Supplied entries:
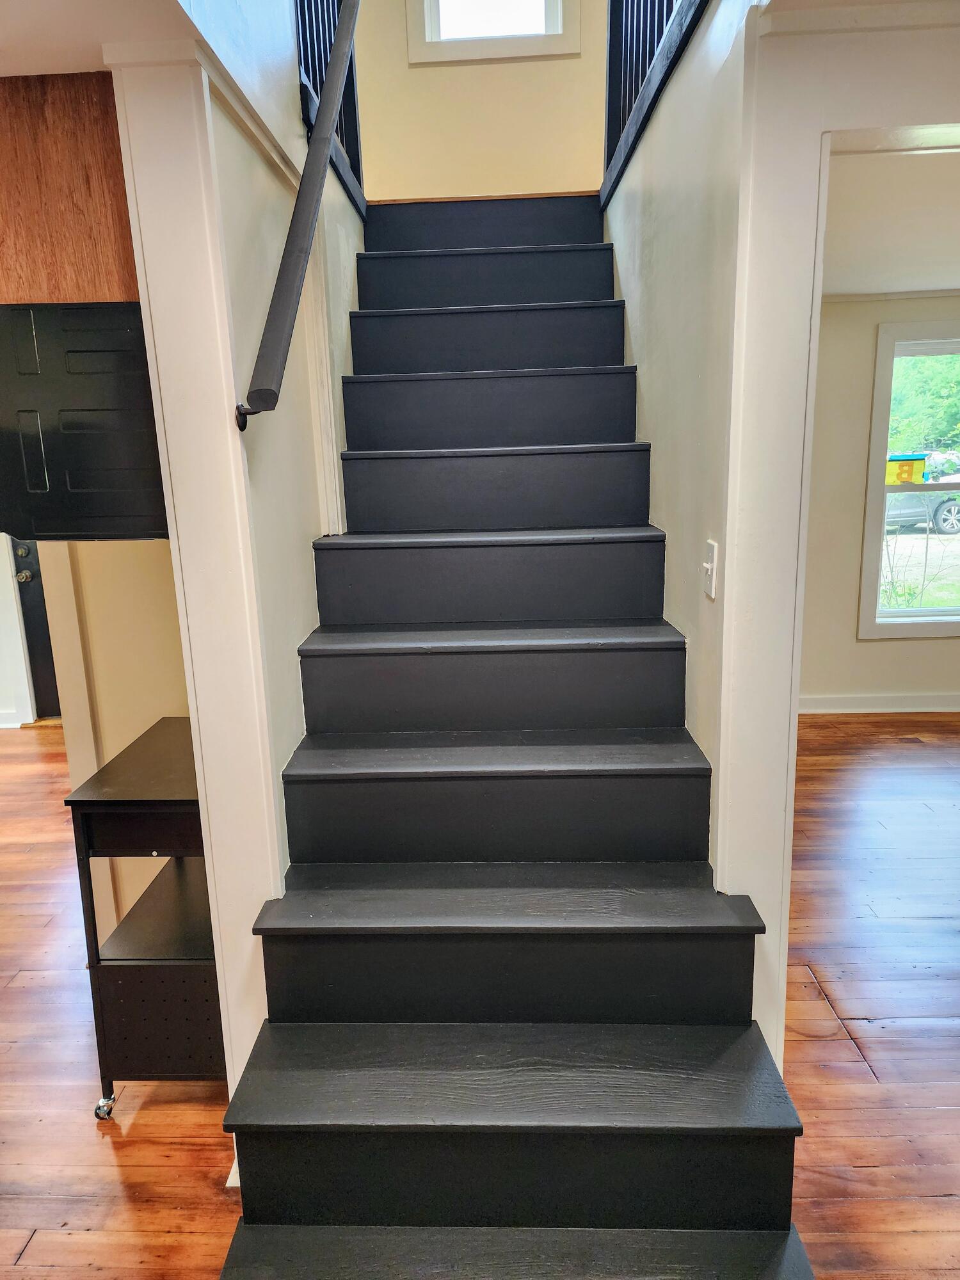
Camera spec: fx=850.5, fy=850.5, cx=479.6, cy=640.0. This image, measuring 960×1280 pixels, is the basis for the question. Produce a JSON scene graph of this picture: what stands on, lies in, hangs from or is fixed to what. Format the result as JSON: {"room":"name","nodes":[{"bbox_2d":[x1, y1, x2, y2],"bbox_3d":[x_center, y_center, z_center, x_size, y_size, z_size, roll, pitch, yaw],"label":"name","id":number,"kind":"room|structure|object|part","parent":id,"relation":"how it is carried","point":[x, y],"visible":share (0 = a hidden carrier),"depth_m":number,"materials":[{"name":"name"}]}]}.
{"room":"staircase","nodes":[
{"label":"staircase","id":0,"kind":"room"},
{"bbox_2d":[0,531,35,729],"bbox_3d":[-2.930,-0.608,4.794,1.294,2.314,0.242,-1,12,2],"label":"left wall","id":1,"kind":"structure","parent":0,"point":[1,557],"depth_m":4.95,"materials":[{"name":"white paint"}]},
{"bbox_2d":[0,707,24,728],"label":"baseboard","id":2,"kind":"structure","parent":1,"relation":"attached to","point":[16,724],"depth_m":5.13,"materials":[{"name":"white paint"}]},
{"bbox_2d":[0,0,195,76],"bbox_3d":[-1.221,-0.898,0.779,2.198,0.130,2.031,-1,12,2],"label":"kitchen ceiling","id":3,"kind":"structure","parent":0,"point":[98,38],"depth_m":1.36,"materials":[{"name":"white paint"}]},
{"bbox_2d":[0,70,137,302],"bbox_3d":[-0.939,-0.882,1.793,0.596,0.419,0.544,-1,12,2],"label":"wood panel","id":4,"kind":"object","parent":3,"relation":"attached to","point":[114,278],"visible":0.55,"depth_m":1.58,"materials":[{"name":"brown wood"}]},
{"bbox_2d":[0,305,169,538],"bbox_3d":[-0.824,-0.465,1.874,0.574,0.428,0.570,-1,12,2],"label":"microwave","id":5,"kind":"object","parent":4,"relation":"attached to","point":[122,469],"visible":0.75,"depth_m":1.63,"materials":[{"name":"black"}]},
{"bbox_2d":[35,536,192,929],"bbox_3d":[-1.129,-0.169,2.516,1.153,2.408,0.154,-1,12,2],"label":"kitchen wall","id":6,"kind":"structure","parent":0,"point":[143,550],"depth_m":2.56,"materials":[{"name":"beige paint"}]},
{"bbox_2d":[10,536,62,721],"bbox_3d":[-2.341,-0.531,5.024,0.918,2.105,0.121,-1,12,2],"label":"door","id":7,"kind":"structure","parent":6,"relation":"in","point":[32,598],"depth_m":5.13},
{"bbox_3d":[-2.666,-0.379,5.002,0.070,0.070,0.081,-1,12,2],"label":"doorknob","id":8,"kind":"part","parent":7,"relation":"part of","materials":[{"name":"silver metal"}]},
{"bbox_2d":[102,4,367,1110],"bbox_3d":[-0.510,-0.627,2.278,0.129,3.418,2.426,-1,12,2],"label":"wall","id":9,"kind":"structure","parent":0,"point":[241,143],"depth_m":1.89,"materials":[{"name":"white paint"}]},
{"bbox_2d":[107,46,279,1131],"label":"wall trim","id":10,"kind":"structure","parent":9,"relation":"attached to","point":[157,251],"depth_m":1.57,"materials":[{"name":"white paint"}]},
{"bbox_2d":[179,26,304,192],"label":"wall trim","id":11,"kind":"structure","parent":9,"relation":"attached to","point":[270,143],"depth_m":1.59,"materials":[{"name":"white paint"}]},
{"bbox_2d":[232,0,364,427],"bbox_3d":[-0.383,-1.294,1.851,0.120,1.521,1.362,-1,12,2],"label":"handrail","id":12,"kind":"object","parent":9,"relation":"attached to","point":[322,152],"visible":0.98,"depth_m":1.72,"materials":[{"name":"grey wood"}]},
{"bbox_2d":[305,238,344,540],"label":"wall trim","id":13,"kind":"structure","parent":9,"relation":"attached to","point":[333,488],"depth_m":2.35,"materials":[{"name":"white paint"}]},
{"bbox_2d":[293,0,367,219],"bbox_3d":[-0.466,-1.875,2.372,0.062,1.010,1.180,-1,12,2],"label":"upper railing","id":14,"kind":"object","parent":9,"relation":"attached to","point":[352,79],"visible":0.51,"depth_m":2.57,"materials":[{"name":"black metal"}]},
{"bbox_2d":[0,712,959,1279],"bbox_3d":[-0.313,1.089,2.384,9.759,0.102,7.462,-1,12,2],"label":"floor","id":15,"kind":"structure","parent":0,"point":[114,1170],"depth_m":2.20,"materials":[{"name":"brown wood"}]},
{"bbox_2d":[66,718,224,1119],"bbox_3d":[-0.726,0.685,2.203,0.351,0.838,0.587,-1,12,2],"label":"kitchen cart","id":16,"kind":"object","parent":15,"relation":"on","point":[112,1087],"visible":0.63,"depth_m":1.98,"materials":[{"name":"black metal"}]},
{"bbox_3d":[-0.906,1.122,2.060,0.047,0.052,0.044,-1,12,2],"label":"caster wheel","id":17,"kind":"part","parent":16,"relation":"part of","materials":[{"name":"silver metal"}]},
{"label":"drawer","id":18,"kind":"part","parent":16,"relation":"part of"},
{"bbox_2d":[211,199,815,1279],"bbox_3d":[0.050,-0.298,2.469,1.002,2.484,3.300,-1,12,2],"label":"staircase","id":19,"kind":"structure","parent":15,"relation":"on","point":[594,342],"depth_m":1.85,"materials":[{"name":"black wood"}]},
{"bbox_3d":[0.023,-1.325,3.230,1.012,0.153,0.369,-1,12,2],"label":"step","id":20,"kind":"part","parent":19,"relation":"part of","materials":[{"name":"black wood"}]},
{"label":"tread","id":21,"kind":"part","parent":19,"relation":"part of","materials":[{"name":"wood"}]},
{"bbox_3d":[0.039,-1.044,3.023,0.971,0.181,0.363,-1,12,2],"label":"tread","id":22,"kind":"part","parent":19,"relation":"part of","materials":[{"name":"wood"}]},
{"bbox_3d":[0.032,-0.752,2.829,0.962,0.211,0.353,-1,12,2],"label":"step","id":23,"kind":"part","parent":19,"relation":"part of","materials":[{"name":"wood"}]},
{"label":"tread","id":24,"kind":"part","parent":19,"relation":"part of","materials":[{"name":"wood"}]},
{"bbox_3d":[0.042,-0.010,2.280,1.010,0.037,0.359,-1,12,2],"label":"tread","id":25,"kind":"part","parent":19,"relation":"part of","materials":[{"name":"wood"}]},
{"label":"tread","id":26,"kind":"part","parent":19,"relation":"part of","materials":[{"name":"wood"}]},
{"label":"tread","id":27,"kind":"part","parent":19,"relation":"part of","materials":[{"name":"wood"}]},
{"bbox_3d":[0.061,0.727,1.896,1.085,0.173,0.325,-1,12,2],"label":"step","id":28,"kind":"part","parent":19,"relation":"part of","materials":[{"name":"black wood"}]},
{"bbox_3d":[0.055,0.571,1.889,1.095,0.037,0.327,-1,12,2],"label":"tread","id":29,"kind":"part","parent":19,"relation":"part of","materials":[{"name":"wood"}]},
{"bbox_3d":[0.056,0.867,1.709,1.154,0.039,0.340,-1,12,2],"label":"tread","id":30,"kind":"part","parent":19,"relation":"part of","materials":[{"name":"wood"}]},
{"bbox_3d":[0.073,1.062,1.736,1.120,0.197,0.299,-1,12,2],"label":"step","id":31,"kind":"part","parent":19,"relation":"part of","materials":[{"name":"black wood"}]},
{"bbox_2d":[350,0,612,206],"bbox_3d":[-0.008,-2.984,3.643,1.392,2.704,0.149,-1,12,2],"label":"wall","id":32,"kind":"structure","parent":0,"point":[576,181],"depth_m":3.74,"materials":[{"name":"beige paint"}]},
{"bbox_2d":[405,0,579,62],"bbox_3d":[0.051,-2.993,3.556,0.711,1.089,0.151,-1,12,2],"label":"upper window","id":33,"kind":"structure","parent":32,"relation":"in","point":[520,41],"depth_m":3.61,"materials":[{"name":"white paint"}]},
{"bbox_2d":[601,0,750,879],"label":"stairwell right wall","id":34,"kind":"structure","parent":0,"point":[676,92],"depth_m":1.97,"materials":[{"name":"white paint"}]},
{"bbox_2d":[599,0,711,210],"bbox_3d":[0.471,-1.865,1.973,0.069,1.026,2.380,-1,12,2],"label":"upper railing","id":35,"kind":"object","parent":34,"relation":"attached to","point":[607,160],"visible":0.69,"depth_m":2.47,"materials":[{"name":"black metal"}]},
{"bbox_2d":[702,538,718,599],"bbox_3d":[0.493,-0.152,1.837,0.018,0.119,0.076,-1,12,2],"label":"light switch","id":36,"kind":"object","parent":34,"relation":"attached to","point":[708,566],"visible":0.98,"depth_m":1.82,"materials":[{"name":"white plastic"}]},
{"bbox_2d":[709,2,959,1074],"bbox_3d":[0.861,0.025,1.508,0.816,2.103,0.256,-1,12,2],"label":"right wall","id":37,"kind":"structure","parent":0,"point":[726,579],"depth_m":1.48,"materials":[{"name":"white paint"}]},
{"bbox_2d":[796,292,959,711],"bbox_3d":[2.786,-0.748,4.773,3.915,2.367,0.149,-1,12,2],"label":"far room wall","id":38,"kind":"structure","parent":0,"point":[879,646],"depth_m":4.78,"materials":[{"name":"paint"}]},
{"bbox_2d":[800,691,959,712],"bbox_3d":[2.882,0.360,4.939,3.502,0.104,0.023,-1,12,2],"label":"baseboard","id":39,"kind":"structure","parent":38,"relation":"attached to","point":[845,700],"depth_m":4.98,"materials":[{"name":"white paint"}]},
{"bbox_2d":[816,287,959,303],"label":"crown molding","id":40,"kind":"structure","parent":38,"relation":"attached to","point":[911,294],"depth_m":4.55,"materials":[{"name":"white paint"}]},
{"bbox_2d":[859,314,959,638],"bbox_3d":[2.819,-0.872,4.869,1.189,1.750,0.142,-1,12,2],"label":"window","id":41,"kind":"structure","parent":38,"relation":"in","point":[879,493],"depth_m":4.89,"materials":[{"name":"white"}]},
{"bbox_2d":[821,146,959,298],"bbox_3d":[2.151,-1.549,2.907,3.848,0.119,3.333,-1,12,2],"label":"right room ceiling","id":42,"kind":"structure","parent":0,"point":[950,278],"depth_m":3.06,"materials":[{"name":"white paint"}]},
{"bbox_2d":[885,452,927,483],"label":"sign","id":43,"kind":"object","parent":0,"point":[903,472],"visible":0.95,"depth_m":4.79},
{"label":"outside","id":44,"kind":"structure","parent":0,"visible":0},
{"label":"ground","id":45,"kind":"structure","parent":44,"visible":0},
{"bbox_2d":[884,453,959,535],"label":"car","id":46,"kind":"object","parent":45,"relation":"on","point":[950,514],"visible":0.38,"materials":[{"name":"grey metal"}]},
{"bbox_2d":[888,355,959,454],"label":"tree","id":47,"kind":"object","parent":45,"relation":"on","point":[908,380],"visible":0.26,"materials":[{"name":"green plant"}]}
]}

Instructions to follow: Could you report how many lines of the listing contain the word "trim"? Only the number is needed.

Response: 3